Glad you are recovering, and that it made you think. We had a health scare with Jon last summer, and I had many of the same concerns…what would Little Bit and I do without him? And we had a little health scare with our daughter last week and thought what would we have done (and paid) without health insurance?
Oh man. I’m glad everyone is okay. It really can be frightening. Health insurance with kids is huge, as accidents are the leading cause of injury and death at that age. So unpredictable…. Always have to be prepared!
Good to hear you are feeling better. Nobody wants to think about their mortality but you don’t want to be unprepared for something like that especially when you have family. And everybody hates insurance until they need it.
So true. I dislike my premiums so much, but the coverage they provide is worth the peace of mind in a crisis.
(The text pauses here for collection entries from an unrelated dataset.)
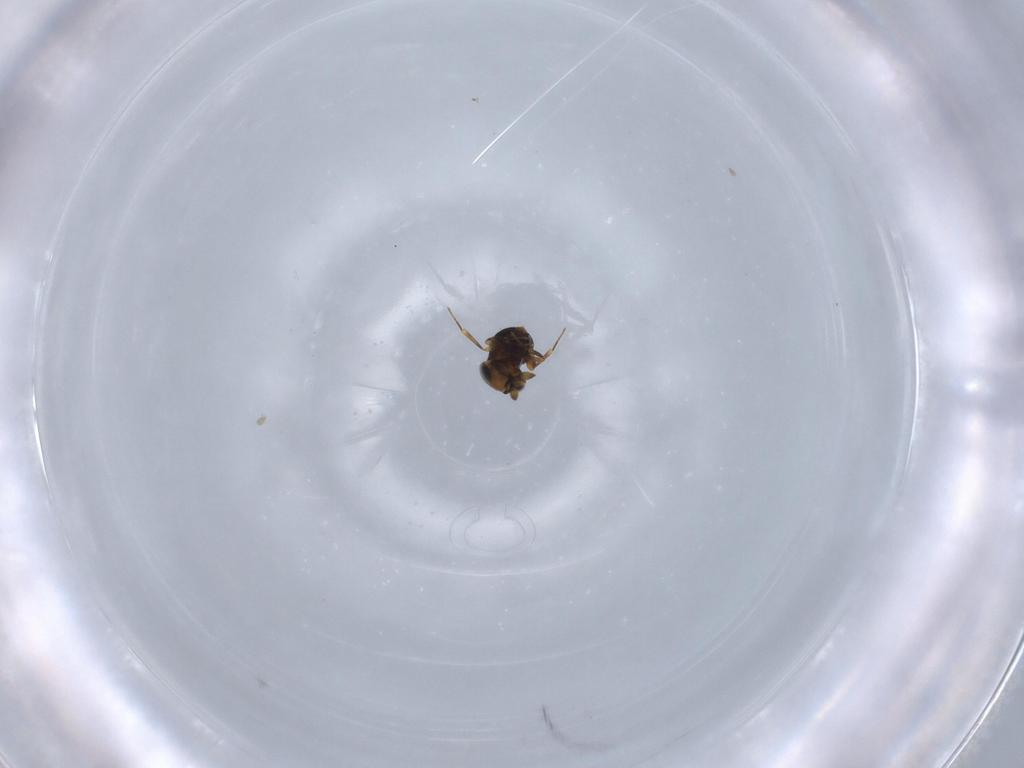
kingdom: Animalia
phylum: Arthropoda
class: Insecta
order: Hymenoptera
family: Scelionidae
Glad you are on the mend! Having a health scare can really make you step back and look at life in a different light. Insurance provides peace of mind that, if the worst were to happen, at least the financial issues wouldn’t be a huge burden.
Thanks, Amanda! And amen to all of that!
Glad to hear you’re okay! I believe these are all questions that run through our minds as a parent, and yes you’re so right, in situations like these all you can think about are those you love and how you’ve spent your time with them. You won’t to squeeze every last drop and make it last as long as possible. Some days all I want to do is just kiss my kid’s cheeks. Those moments are the greatest. Feel better soon!
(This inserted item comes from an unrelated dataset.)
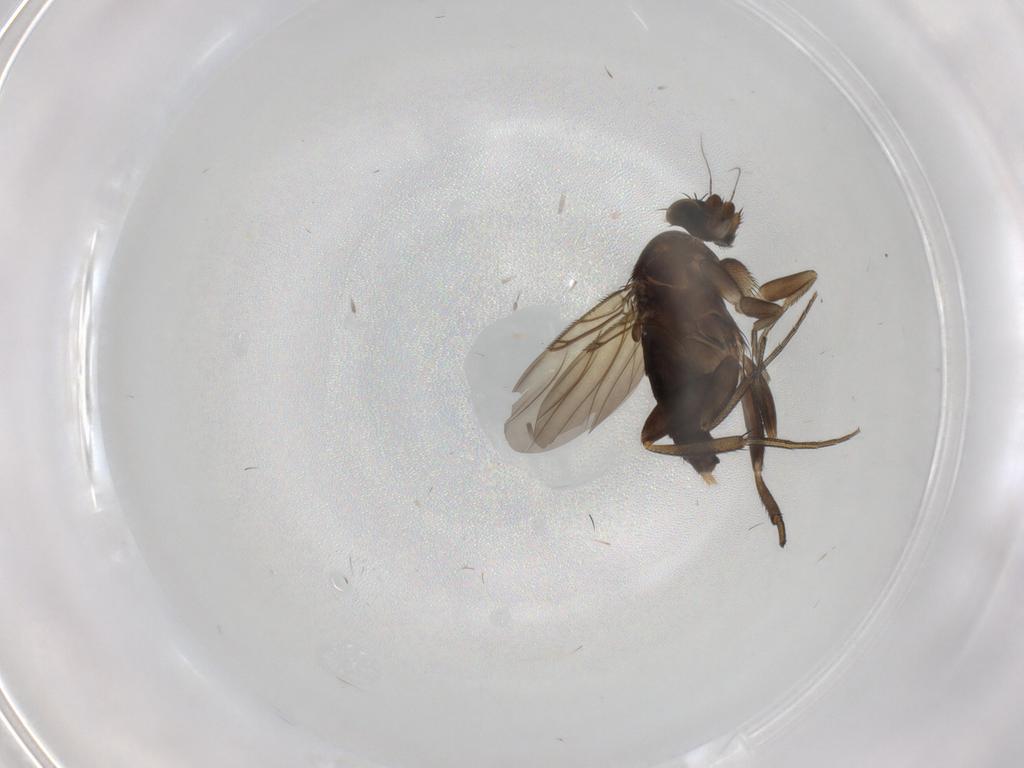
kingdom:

Exactly! It’s so easy to forget that in the hustle and bustle of day to day life. I’ll be in touch soon, Latoya!
I hope you feel better fast! Yay for having a financial plan in place so that you don’t have to worry about money and replacing your income when you need to focus on healing. That’s why I love money (and not things). It’s about peace of mind!
You don’t think you need it … until you do…
Glad you are ok!
I think life insurance is necessary for everyone, whether that individual has kids or not. It’s an uncomfortable aspect of life that we all have to think about. I believe every individual should be honest and real about the possibilities they could face, as well as how they best can protect the family in case anything were to happen.
Good to hear you are feeling better. Fair question. This is one of the items on my list to complete by the end of the month. Although I am single and do not have children my parent should not have to worry if something was to happen. Great reminder!
It’s a scary thought… one that I think of more often since losing people I love.. We do not know when our last day on earth is. I’m so glad your okay and thank goodness you have life insurance. Now you can concentrate on getting better and not worry!
Glad to hear that you’re OK. I was pretty sick the last week too. I think life insurance is absolutely necessary if you have a dependent and you’re young. However, I think as you eventually become financially independent, you probably don’t need a life insurance anymore.
I am glad to hear you’re much better. You never know the value of good health until you ill. People tend to magnify money in many cases but the truth is that the best things in life are FREE – our health, our children, partners, parent etc.